ATTIVITÀ DA SVOLGERE
- a) Nel testo sulla LUISS e la televisione, elenca tutte le persone nominate nel paragrafo che inizia con «Il nome dell'evento».
- b) Ricopia senza alcuna modifica il tratto delle righe di dati che va dall'inizio delle righe fino a quella contenente «Korpuss: polipropilēns», entrambe incluse.

TESTO DA ANALIZZARE
================
LA LUISS, LA TELEVISIONE E LA CLASSE DIRIGENTE (06/04/2014)

In una scena di The Social Network di David Fincher due gemelli studenti di Harvard, incazzati neri per essersi fatti fregare l'idea geniale da Zuckerberg, vanno a protestare dal rettore della più prestigiosa università al mondo e quest'ultimo li prende a pesci in faccia per avergli rubato del tempo prezioso. "Gli studenti di Harvard non trovano lavoro, lo creano" risponde... e proprio questa frase mi torna in mente ogni volta che valico il passaggio a livello di viale Romania, quando la LUISS apre le sue porte anche ai suoi ex studenti meno meritevoli, quelli che il lavoro non l'hanno trovato e manco se lo sono creato. Insomma a quelli come me, che dentro le aule pulite e i corridoi ordinati tornano a respirare quelle speranze sbandierate, al momento dell'immatricolazione, dalle tecniche di marketing con cui l'università privata presenta i suoi corsi: la promessa di uno "smart future", di "diventare insieme".

La settimana scorsa sono tornato alla LUISS per un evento sulla storia gloriosa della TV italiana, che non è quella privata dello spazio pubblicitario berlusconiano che ci si aspetterebbe in un contesto del genere, ma nientemeno che quella statale, finanziata dal nostro canone per non rimanere (in teoria, molto in teoria) soggiogata dalla politica, ovvero la RAI che con la LUISS ha più di una convenzione, e più di un docente affiliato, senza che ciò avesse aperto uno spiraglio d'opportunità ai suoi vecchi diplomati.

Il nome dell'evento è "Dove Eravamo Rimasti?" e riprende la domanda che fece alla macchina da presa di Portobello un invecchiato e psicologicamente provato Enzo Tortora l'indomani della sua assoluzione dalle accuse infamanti, quelle che riguardarono uno dei casi più neri della storia della Repubblica Italiana. Nel parterre c'è la figlia Gaia, giornalista a La7, che del suo dramma, vissuto con gli occhi di una tredicenne, racconta i particolari. Si parla anche di Capaci, della tv del dolore, delle magagne attraverso cui la TV di Stato passava dal suo ruolo pedagogico ("non era mai troppo tardi" per alfabetizzarsi) a quello di puro intrattenimento, con la concorrenza privata mattatrice e assolutamente all'avanguardia. Si parla di bianco e nero e colori, di Renzo Arbore e di Scommettiamo Che?, con Fabrizio Frizzi e Milly Carlucci che ne dispensano aneddoti e Paolo Bonolis (anche mio docente all'epoca) che commenta con sagace irriverenza.
================
DATI DELL'ESERCIZIO
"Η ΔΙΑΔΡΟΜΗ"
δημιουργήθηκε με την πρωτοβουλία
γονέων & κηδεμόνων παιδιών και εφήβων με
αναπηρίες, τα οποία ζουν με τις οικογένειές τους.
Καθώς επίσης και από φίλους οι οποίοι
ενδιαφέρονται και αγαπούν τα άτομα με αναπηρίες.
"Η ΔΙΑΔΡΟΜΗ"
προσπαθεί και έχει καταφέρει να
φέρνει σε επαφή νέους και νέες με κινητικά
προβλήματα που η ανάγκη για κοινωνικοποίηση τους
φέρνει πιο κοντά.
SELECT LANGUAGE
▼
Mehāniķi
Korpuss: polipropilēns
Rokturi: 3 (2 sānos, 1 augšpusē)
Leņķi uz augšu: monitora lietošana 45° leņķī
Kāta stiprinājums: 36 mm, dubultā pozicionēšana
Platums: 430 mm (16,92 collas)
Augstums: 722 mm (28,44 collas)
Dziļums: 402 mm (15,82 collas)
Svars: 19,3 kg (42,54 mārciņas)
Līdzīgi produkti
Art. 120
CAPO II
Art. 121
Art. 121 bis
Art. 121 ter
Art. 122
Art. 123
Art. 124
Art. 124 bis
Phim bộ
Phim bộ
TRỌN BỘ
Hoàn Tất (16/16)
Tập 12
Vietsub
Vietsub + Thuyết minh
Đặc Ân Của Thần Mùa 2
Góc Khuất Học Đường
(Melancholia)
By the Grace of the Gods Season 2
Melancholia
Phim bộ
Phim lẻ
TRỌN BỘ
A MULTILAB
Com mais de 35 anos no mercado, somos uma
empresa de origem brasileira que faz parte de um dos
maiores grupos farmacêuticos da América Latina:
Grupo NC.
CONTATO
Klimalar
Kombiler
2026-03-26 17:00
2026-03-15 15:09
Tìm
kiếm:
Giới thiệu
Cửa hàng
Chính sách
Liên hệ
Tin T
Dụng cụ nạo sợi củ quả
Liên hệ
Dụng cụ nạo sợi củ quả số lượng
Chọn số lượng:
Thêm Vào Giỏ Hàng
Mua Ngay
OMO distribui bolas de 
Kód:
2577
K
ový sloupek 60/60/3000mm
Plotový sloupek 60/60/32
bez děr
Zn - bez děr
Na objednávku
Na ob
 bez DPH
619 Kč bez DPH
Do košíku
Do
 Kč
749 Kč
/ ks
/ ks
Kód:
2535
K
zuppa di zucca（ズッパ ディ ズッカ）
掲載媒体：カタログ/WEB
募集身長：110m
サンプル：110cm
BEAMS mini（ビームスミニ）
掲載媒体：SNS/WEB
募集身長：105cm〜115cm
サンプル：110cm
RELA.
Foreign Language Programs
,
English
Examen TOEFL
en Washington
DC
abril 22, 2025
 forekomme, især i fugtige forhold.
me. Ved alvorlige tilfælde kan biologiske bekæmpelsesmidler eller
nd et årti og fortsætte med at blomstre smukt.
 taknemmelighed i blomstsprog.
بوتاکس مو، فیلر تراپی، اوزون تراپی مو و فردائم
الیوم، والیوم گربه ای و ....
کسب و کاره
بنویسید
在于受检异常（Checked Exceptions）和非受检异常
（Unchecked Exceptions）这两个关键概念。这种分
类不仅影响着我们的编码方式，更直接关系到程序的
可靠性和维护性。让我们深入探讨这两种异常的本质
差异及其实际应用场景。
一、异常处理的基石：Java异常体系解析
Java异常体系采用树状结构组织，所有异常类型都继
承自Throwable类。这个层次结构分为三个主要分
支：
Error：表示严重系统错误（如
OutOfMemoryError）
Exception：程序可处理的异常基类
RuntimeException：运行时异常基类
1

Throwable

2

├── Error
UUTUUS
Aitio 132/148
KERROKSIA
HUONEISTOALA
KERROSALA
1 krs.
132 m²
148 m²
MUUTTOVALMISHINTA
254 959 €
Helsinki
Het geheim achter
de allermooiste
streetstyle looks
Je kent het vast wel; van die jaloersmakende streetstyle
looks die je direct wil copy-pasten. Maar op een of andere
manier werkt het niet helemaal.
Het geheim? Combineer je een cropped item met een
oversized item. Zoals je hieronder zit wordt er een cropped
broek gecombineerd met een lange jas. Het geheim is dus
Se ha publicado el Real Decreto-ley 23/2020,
================
ELENCO SOLUZIONI
- a) Enzo Tortora, Gaia, Renzo Arbore, Fabrizio Frizzi, Milly Carlucci, Paolo Bonolis

- b)
"Η ΔΙΑΔΡΟΜΗ"
δημιουργήθηκε με την πρωτοβουλία
γονέων & κηδεμόνων παιδιών και εφήβων με
αναπηρίες, τα οποία ζουν με τις οικογένειές τους.
Καθώς επίσης και από φίλους οι οποίοι
ενδιαφέρονται και αγαπούν τα άτομα με αναπηρίες.
"Η ΔΙΑΔΡΟΜΗ"
προσπαθεί και έχει καταφέρει να
φέρνει σε επαφή νέους και νέες με κινητικά
προβλήματα που η ανάγκη για κοινωνικοποίηση τους
φέρνει πιο κοντά.
SELECT LANGUAGE
▼
Mehāniķi
Korpuss: polipropilēns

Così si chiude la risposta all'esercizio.